▶ **Exercise data**:
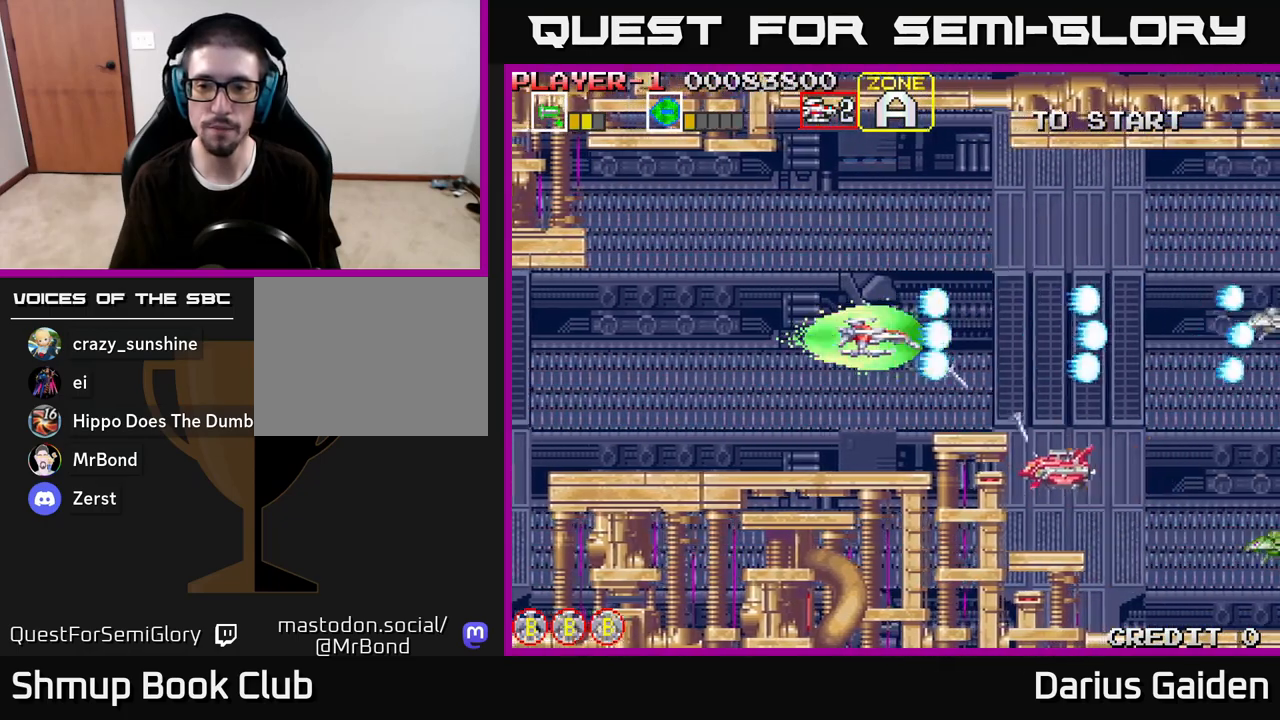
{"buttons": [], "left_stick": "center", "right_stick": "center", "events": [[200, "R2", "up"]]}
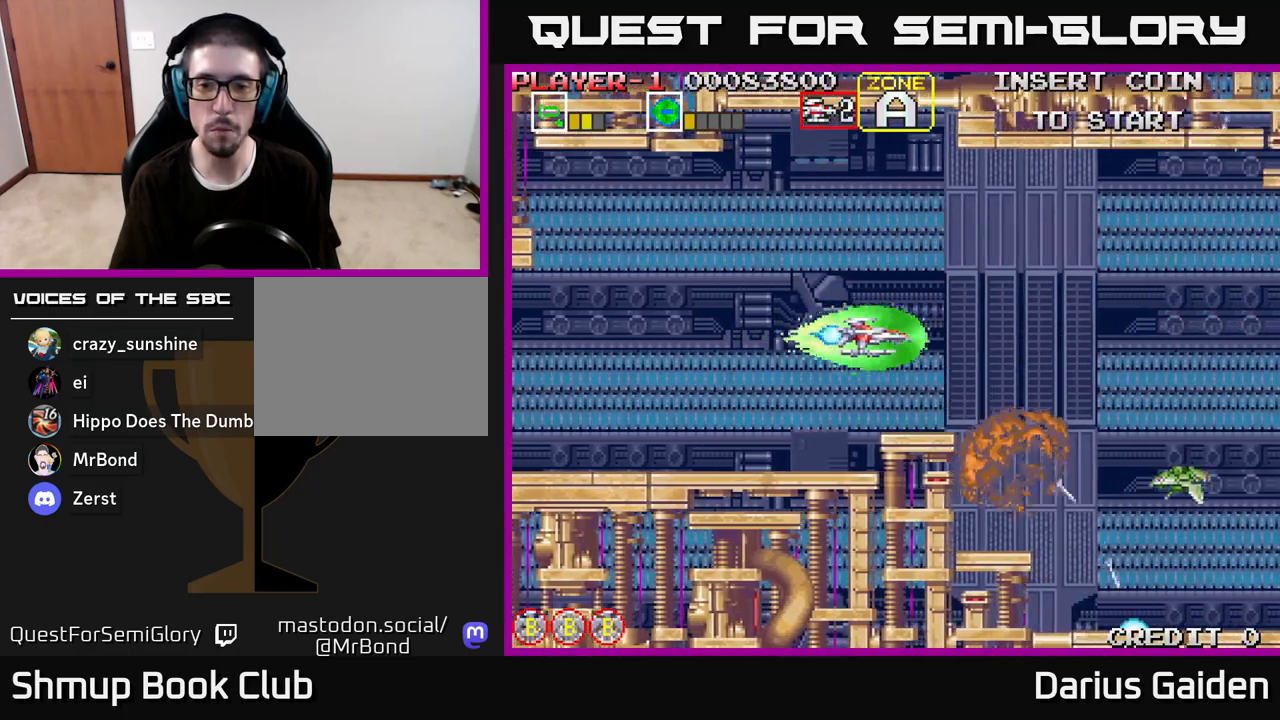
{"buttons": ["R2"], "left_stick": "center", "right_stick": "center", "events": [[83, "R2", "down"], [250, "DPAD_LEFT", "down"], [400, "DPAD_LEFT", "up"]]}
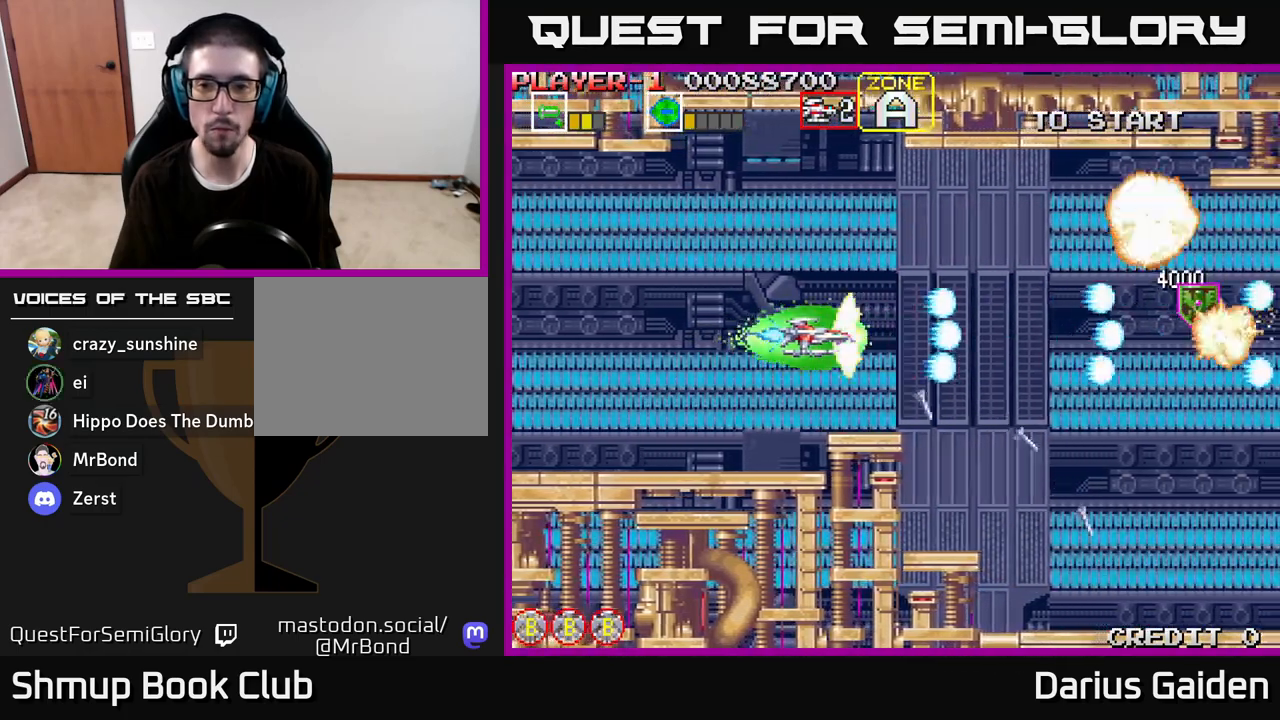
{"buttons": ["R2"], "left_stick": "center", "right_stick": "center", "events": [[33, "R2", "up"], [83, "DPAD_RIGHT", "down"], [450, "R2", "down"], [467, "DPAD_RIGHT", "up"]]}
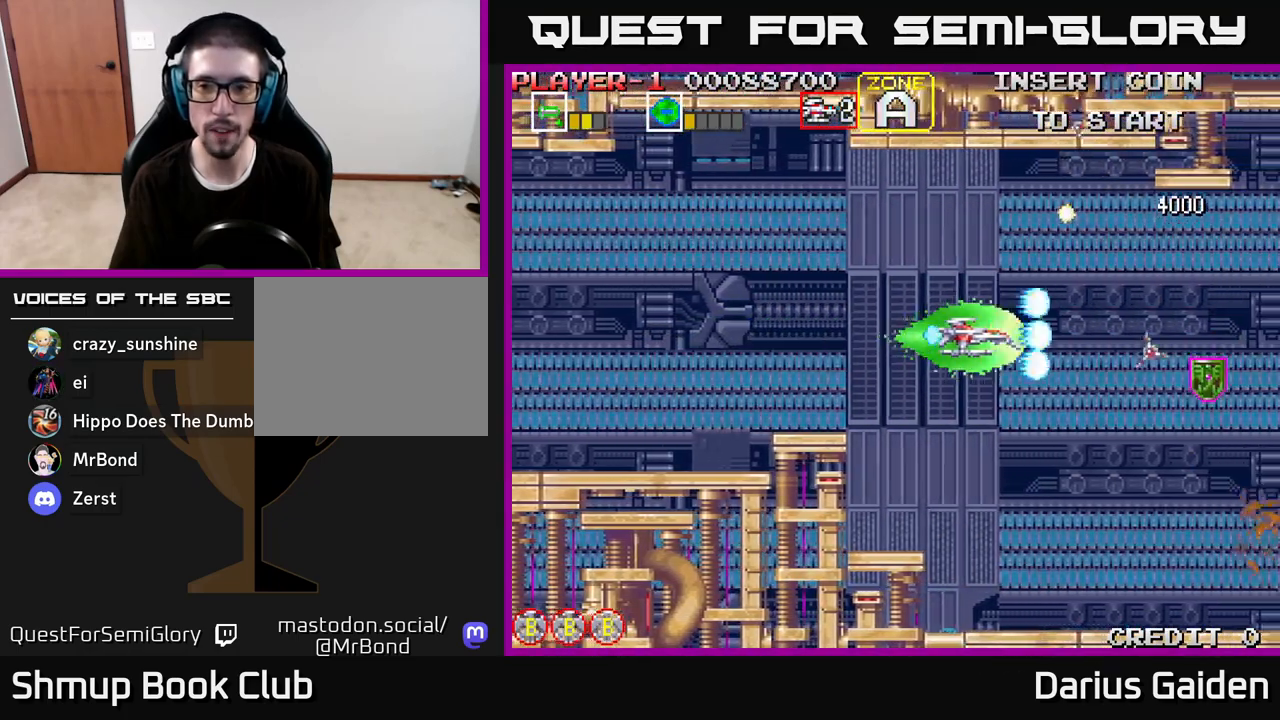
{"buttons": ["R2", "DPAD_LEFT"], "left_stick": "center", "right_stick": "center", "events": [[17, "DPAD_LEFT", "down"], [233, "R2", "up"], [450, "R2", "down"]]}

▶ **Exercise**: Whenever the string "down" turns up in a line of the data, copy that line.

▶ **Reply to the exercise**:
{"buttons": ["R2"], "left_stick": "center", "right_stick": "center", "events": [[83, "R2", "down"], [250, "DPAD_LEFT", "down"], [400, "DPAD_LEFT", "up"]]}
{"buttons": ["R2"], "left_stick": "center", "right_stick": "center", "events": [[33, "R2", "up"], [83, "DPAD_RIGHT", "down"], [450, "R2", "down"], [467, "DPAD_RIGHT", "up"]]}
{"buttons": ["R2", "DPAD_LEFT"], "left_stick": "center", "right_stick": "center", "events": [[17, "DPAD_LEFT", "down"], [233, "R2", "up"], [450, "R2", "down"]]}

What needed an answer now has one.